Using the identity for the Legendre polynomial (where $C$ surrounds z):
$$P_n(z) = \frac{1}{2\pi i} \int_C \frac{(\zeta ^2 – 1)^n}{2^n (\zeta – z)^{n + 1}}~d\zeta$$
Prove
$$P_n(z) = \frac{1}{\pi} \int_0 ^\pi (z + \sqrt{z^2 – 1}\cos \theta)^n ~d\theta$$
I believe we need to take C to be a circle of radius $\sqrt{|z^2 – 1|}$ centered at $z$, but everything I get just leads to a dead end.

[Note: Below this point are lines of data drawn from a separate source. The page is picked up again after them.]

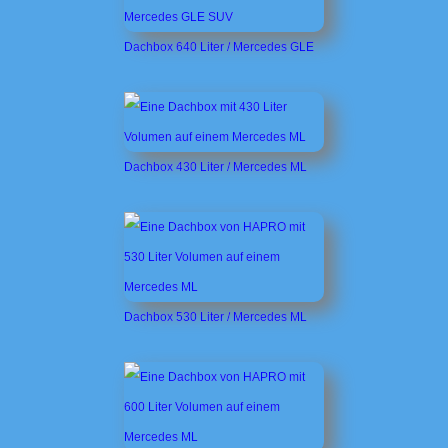
Dachbox 640 Liter / Mercedes GLE
Dachbox 430 Liter / Mercedes ML
Dachbox 530 Liter / Mercedes ML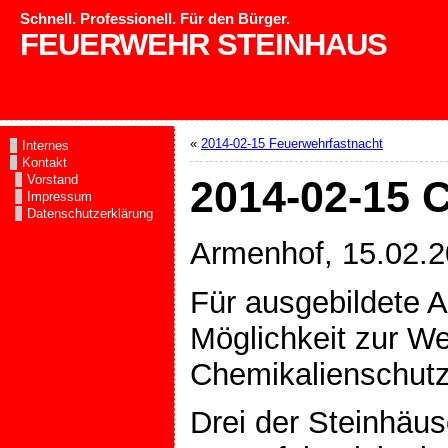
Schnell. Professionell. Für den Bürger.
FEUERWEHR STEINHAUS
«
2014-02-15 Feuerwehrfastnacht
Internes
Kontakt
Vorstand
2014-02-15 
Impressum
Datenschutzerklärung
Armenhof, 15.02.
Für ausgebildete A
Möglichkeit zur We
Chemikalienschut
Drei der Steinhäu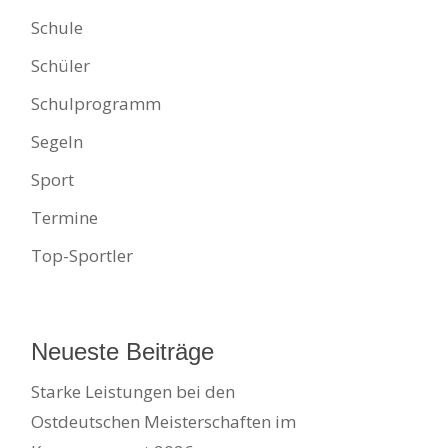
Schule
Schüler
Schulprogramm
Segeln
Sport
Termine
Top-Sportler
Neueste Beiträge
Starke Leistungen bei den
Ostdeutschen Meisterschaften im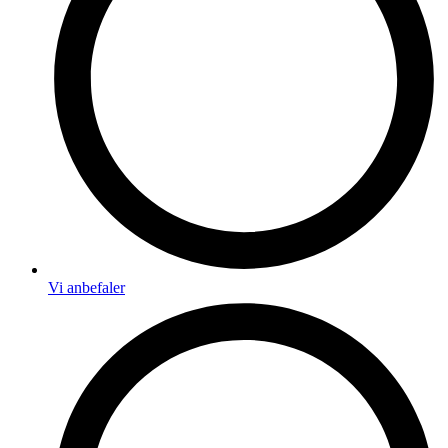
Vi anbefaler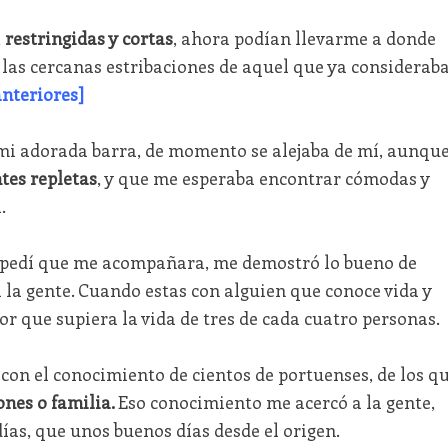
,
restringidas y cortas
, ahora podían llevarme a donde
 las cercanas estribaciones de aquel que ya considerab
anteriores]
 mi adorada barra, de momento se alejaba de mí, aunqu
tes repletas
, y que me esperaba encontrar cómodas y
.
e pedí que me acompañara, me demostró lo bueno de
a la gente. Cuando estas con alguien que conoce vida y
or que supiera la vida de tres de cada cuatro personas.
 con el conocimiento de cientos de portuenses, de los q
ones o familia.
Eso conocimiento me acercó a la gente,
ías, que unos buenos días desde el origen.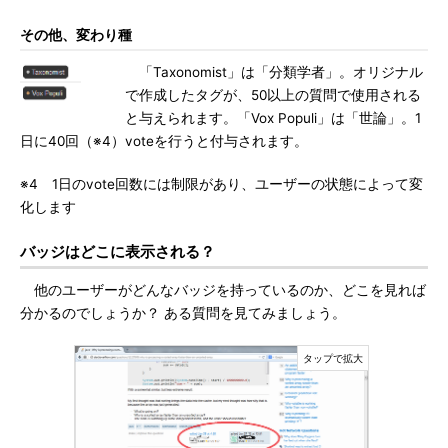
その他、変わり種
「Taxonomist」は「分類学者」。オリジナル
で作成したタグが、50以上の質問で使用される
と与えられます。「Vox Populi」は「世論」。1
日に40回（※4）voteを行うと付与されます。
※4 1日のvote回数には制限があり、ユーザーの状態によって変
化します
バッジはどこに表示される？
他のユーザーがどんなバッジを持っているのか、どこを見れば
分かるのでしょうか？ ある質問を見てみましょう。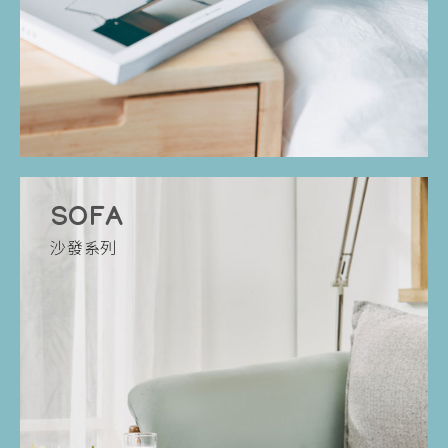
SOFA
沙發系列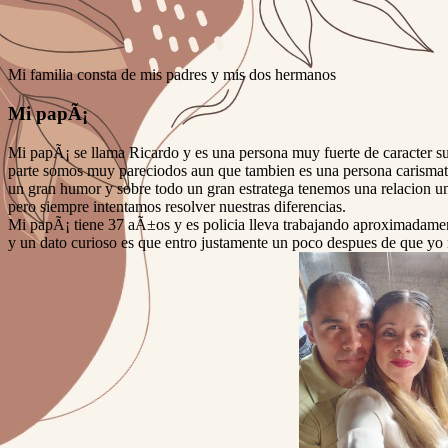
Mi familia consta de mis padres y mis dos hermanos
Mi papÃ¡
Mi papÃ¡ se llama Ricardo y es una persona muy fuerte de caracter 
parte somos muy pareciodos aun que tambien es una persona carismati
un gran humor y sobre todo un gran estratega tenemos una relacion 
pero siempre intentamos resolver nuestras diferencias.
Mi papÃ¡ tiene 37 aÃ±os y es policia lleva trabajando aproximadame
y un dato curioso es que entro justamente un poco despues de que yo 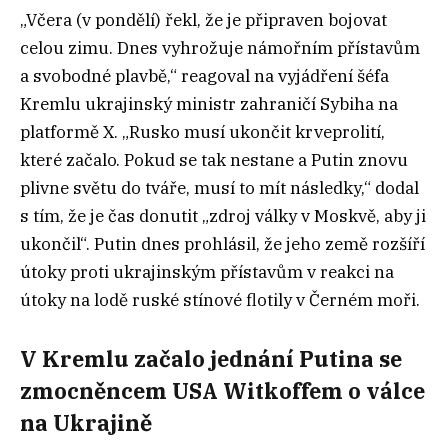
„Včera (v pondělí) řekl, že je připraven bojovat
celou zimu. Dnes vyhrožuje námořním přístavům
a svobodné plavbě,“ reagoval na vyjádření šéfa
Kremlu ukrajinský ministr zahraničí Sybiha na
platformě X. „Rusko musí ukončit krveprolití,
které začalo. Pokud se tak nestane a Putin znovu
plivne světu do tváře, musí to mít následky,“ dodal
s tím, že je čas donutit „zdroj války v Moskvě, aby ji
ukončil“. Putin dnes prohlásil, že jeho země rozšíří
útoky proti ukrajinským přístavům v reakci na
útoky na lodě ruské stínové flotily v Černém moři.
V Kremlu začalo jednání Putina se
zmocněncem USA Witkoffem o válce
na Ukrajině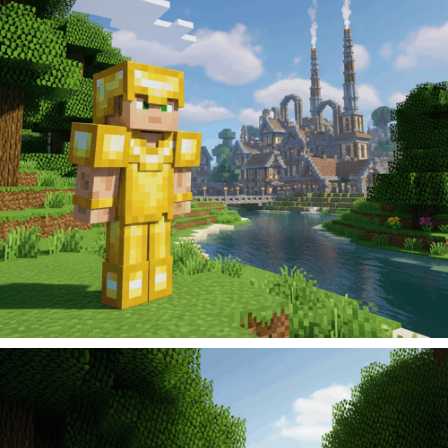
219
Kč
Add to cart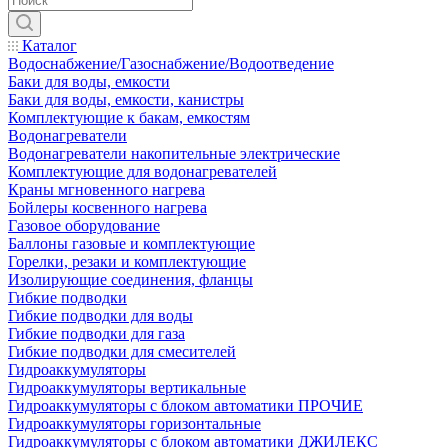
Каталог
Водоснабжение/Газоснабжение/Водоотведение
Баки для воды, емкости
Баки для воды, емкости, канистры
Комплектующие к бакам, емкостям
Водонагреватели
Водонагреватели накопительные электрические
Комплектующие для водонагревателей
Краны мгновенного нагрева
Бойлеры косвенного нагрева
Газовое оборудование
Баллоны газовые и комплектующие
Горелки, резаки и комплектующие
Изолирующие соединения, фланцы
Гибкие подводки
Гибкие подводки для воды
Гибкие подводки для газа
Гибкие подводки для смесителей
Гидроаккумуляторы
Гидроаккумуляторы вертикальные
Гидроаккумуляторы с блоком автоматики ПРОЧИЕ
Гидроаккумуляторы горизонтальные
Гидроаккумуляторы с блоком автоматики ДЖИЛЕКС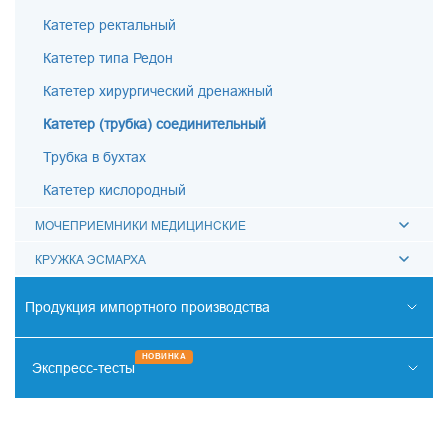
Катетер ректальный
Катетер типа Редон
Катетер хирургический дренажный
Катетер (трубка) соединительный
Трубка в бухтах
Катетер кислородный
МОЧЕПРИЕМНИКИ МЕДИЦИНСКИЕ
КРУЖКА ЭСМАРХА
Продукция импортного производства
РЕНТГЕНО-ЭНДОВАСКУЛЯРНАЯ ХИРУРГИЯ
НОВИНКА
Экспресс-тесты
ОТОРИНОЛАРИНГОЛОГИЯ
НАРКОТИКИ
СИСТЕМА КОХЛЕАРНОЙ ИМПЛАНТАЦИИ
ИНФЕКЦИИ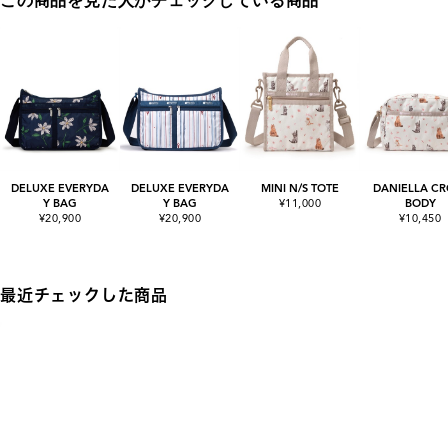
この商品を見た人がチェックしている商品
DELUXE EVERYDA
DELUXE EVERYDA
MINI N/S TOTE
DANIELLA CR
Y BAG
Y BAG
¥11,000
BODY
¥20,900
¥20,900
¥10,450
最近チェックした商品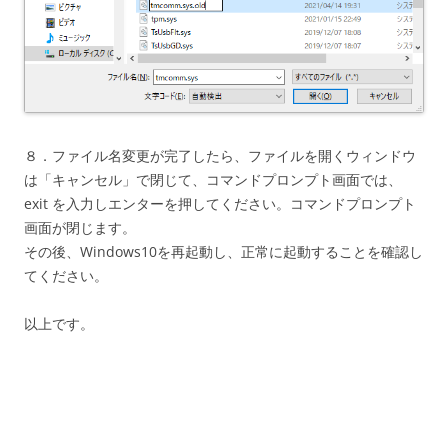
８．ファイル名変更が完了したら、ファイルを開くウィンドウ
は「キャンセル」で閉じて、コマンドプロンプト画面では、
exit を入力しエンターを押してください。コマンドプロンプト
画面が閉じます。
その後、Windows10を再起動し、正常に起動することを確認し
てください。
以上です。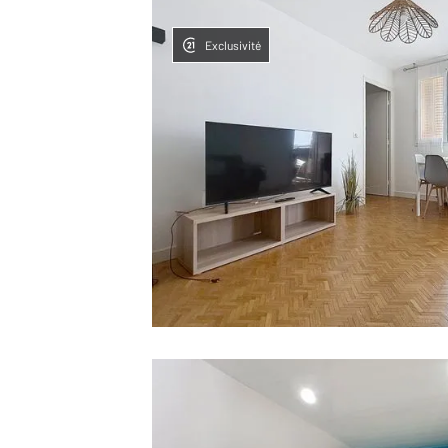
Exclusivité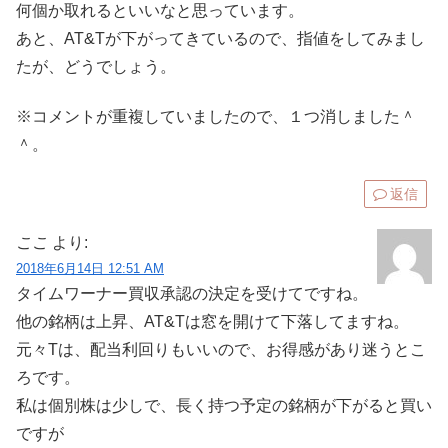
何個か取れるといいなと思っています。
あと、AT&Tが下がってきているので、指値をしてみまし
たが、どうでしょう。
※コメントが重複していましたので、１つ消しました＾
＾。
返信
ここ
より:
2018年6月14日 12:51 AM
タイムワーナー買収承認の決定を受けてですね。
他の銘柄は上昇、AT&Tは窓を開けて下落してますね。
元々Tは、配当利回りもいいので、お得感があり迷うとこ
ろです。
私は個別株は少しで、長く持つ予定の銘柄が下がると買い
ですが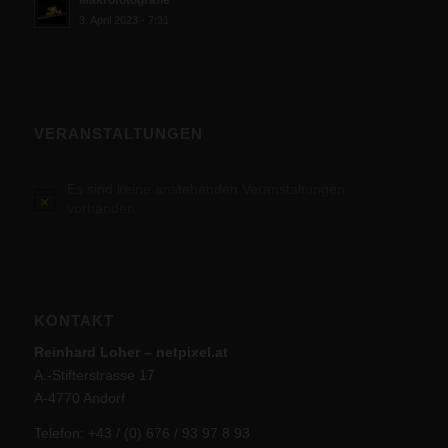
Makrofotografie
3. April 2023 - 7:31
VERANSTALTUNGEN
Es sind keine anstehenden Veranstaltungen
Hinweis
vorhanden.
KONTAKT
Reinhard Loher – netpixel.at
A.-Stifterstrasse 17
A-4770 Andorf
Telefon: +43 / (0) 676 / 93 97 8 93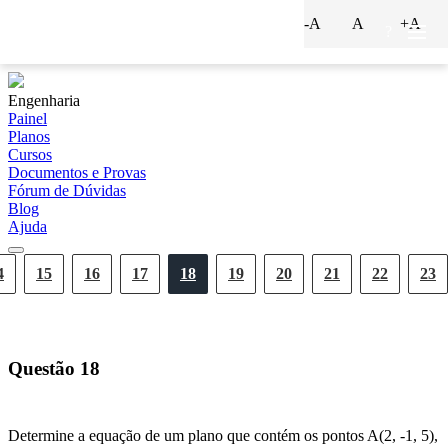
-A
A
+A
?
Engenharia
Painel
Planos
Cursos
Documentos e Provas
Fórum de Dúvidas
Blog
Ajuda
4
15
16
17
18
19
20
21
22
23
Questão
18
Determine a equação de um plano que contém os pontos A(2, -1, 5),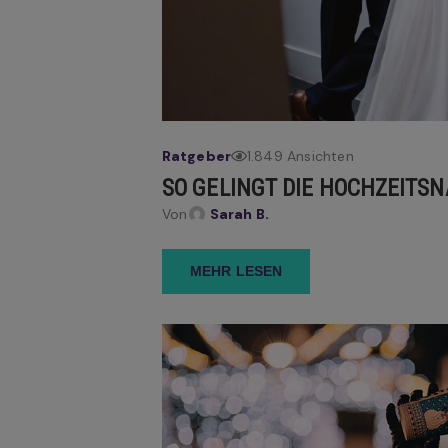
Ratgeber
1.849 Ansichten
SO GELINGT DIE HOCHZEITS
Von
Sarah B.
MEHR LESEN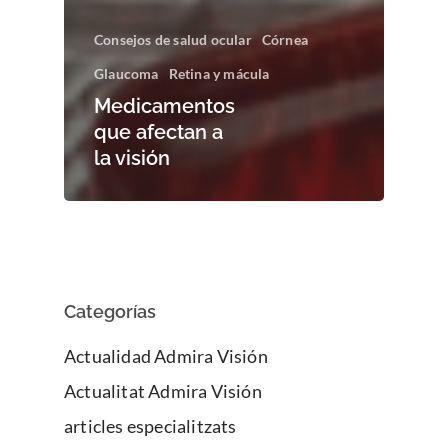
Consejos de salud ocular
Córnea
Glaucoma
Retina y mácula
Medicamentos
que afectan a
la visión
Categorías
Actualidad Admira Visión
Actualitat Admira Visión
articles especialitzats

The farthest I’ve gotten is
$$P_n (z) = \frac{1}{2^{n + 1}\pi} \int_{-\pi}^{\pi} \left( \frac{(z^2 – 1)e^{2i\theta} – 1}{\sqrt{|z^2 – 1|}e^{i\theta} – z} \right)^n \frac{\sqrt{|z^2 – 1|}e^{i\theta}~d\theta}{\sqrt{|z^2 – 1|}e^{i\theta} – z}$$
Best Answer
The substitution is $\zeta=\color{blue}{z+{}}\sqrt{z^2-1}\,e^{i\theta}$ (with any fixed value of the square root). Now $$\zeta^2\color{blue}{-1}=(z^2\color{blue}{-1})+2z\sqrt{z^2-1}\,e^{i\theta}+(z^2-1)e^{2i\theta}=2\sqrt{z^2-1}\,e^{i\theta}(z+\sqrt{z^2-1}\cos\theta),$$ hence $(\zeta^2-1)/(\zeta-z)=2(z+\sqrt{z^2-1}\cos\theta)$, etc.